- [EXERCISE INSTRUCTIONS]:
Present every line of the listing below as a Markdown table with the columns Row and Line, numbering the rows and omitting blank lines. Leave the pictures out of the table.

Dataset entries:
"""

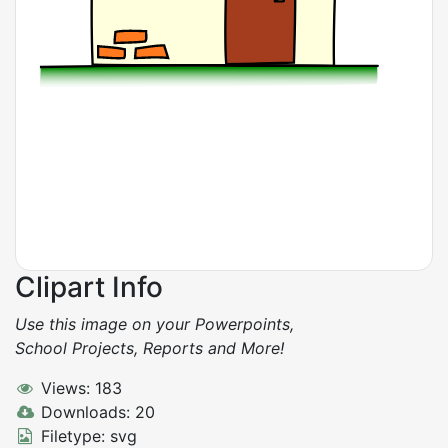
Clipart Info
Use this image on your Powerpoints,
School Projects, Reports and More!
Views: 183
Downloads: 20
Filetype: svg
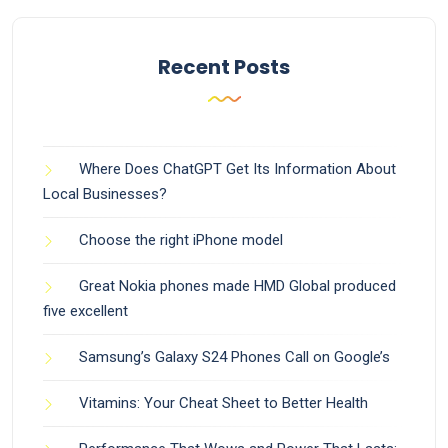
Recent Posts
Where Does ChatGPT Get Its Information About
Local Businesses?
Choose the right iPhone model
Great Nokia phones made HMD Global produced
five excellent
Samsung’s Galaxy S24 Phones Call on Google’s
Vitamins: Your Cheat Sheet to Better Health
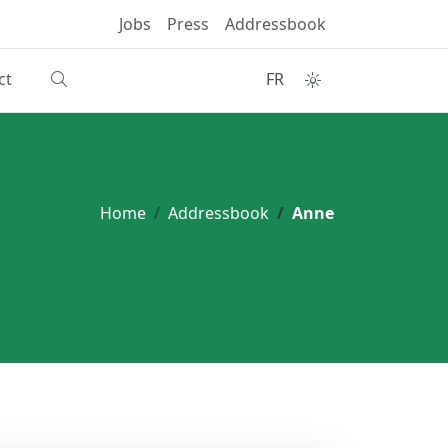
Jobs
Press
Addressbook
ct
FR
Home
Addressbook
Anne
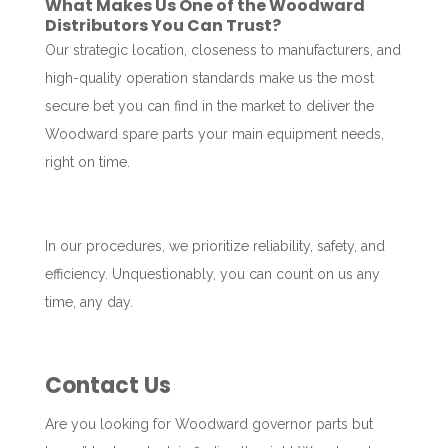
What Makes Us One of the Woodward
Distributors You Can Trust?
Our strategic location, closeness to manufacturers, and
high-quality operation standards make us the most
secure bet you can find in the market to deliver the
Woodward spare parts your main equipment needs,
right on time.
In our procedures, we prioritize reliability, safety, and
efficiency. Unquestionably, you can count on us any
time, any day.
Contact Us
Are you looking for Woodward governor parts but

"""

- [FINISHED TASK]:
| Row | Line |
|---|---|
| 1 | Clipart Info |
| 2 | Use this image on your Powerpoints, |
| 3 | School Projects, Reports and More! |
| 4 | Views: 183 |
| 5 | Downloads: 20 |
| 6 | Filetype: svg |
| 7 | Recent Posts |
| 8 | Where Does ChatGPT Get Its Information About |
| 9 | Local Businesses? |
| 10 | Choose the right iPhone model |
| 11 | Great Nokia phones made HMD Global produced |
| 12 | five excellent |
| 13 | Samsung’s Galaxy S24 Phones Call on Google’s |
| 14 | Vitamins: Your Cheat Sheet to Better Health |
| 15 | Jobs |
| 16 | Press |
| 17 | Addressbook |
| 18 | ct |
| 19 | FR |
| 20 | Home |
| 21 | Addressbook |
| 22 | Anne |
| 23 | What Makes Us One of the Woodward |
| 24 | Distributors You Can Trust? |
| 25 | Our strategic location, closeness to manufacturers, and |
| 26 | high-quality operation standards make us the most |
| 27 | secure bet you can find in the market to deliver the |
| 28 | Woodward spare parts your main equipment needs, |
| 29 | right on time. |
| 30 | In our procedures, we prioritize reliability, safety, and |
| 31 | efficiency. Unquestionably, you can count on us any |
| 32 | time, any day. |
| 33 | Contact Us |
| 34 | Are you looking for Woodward governor parts but |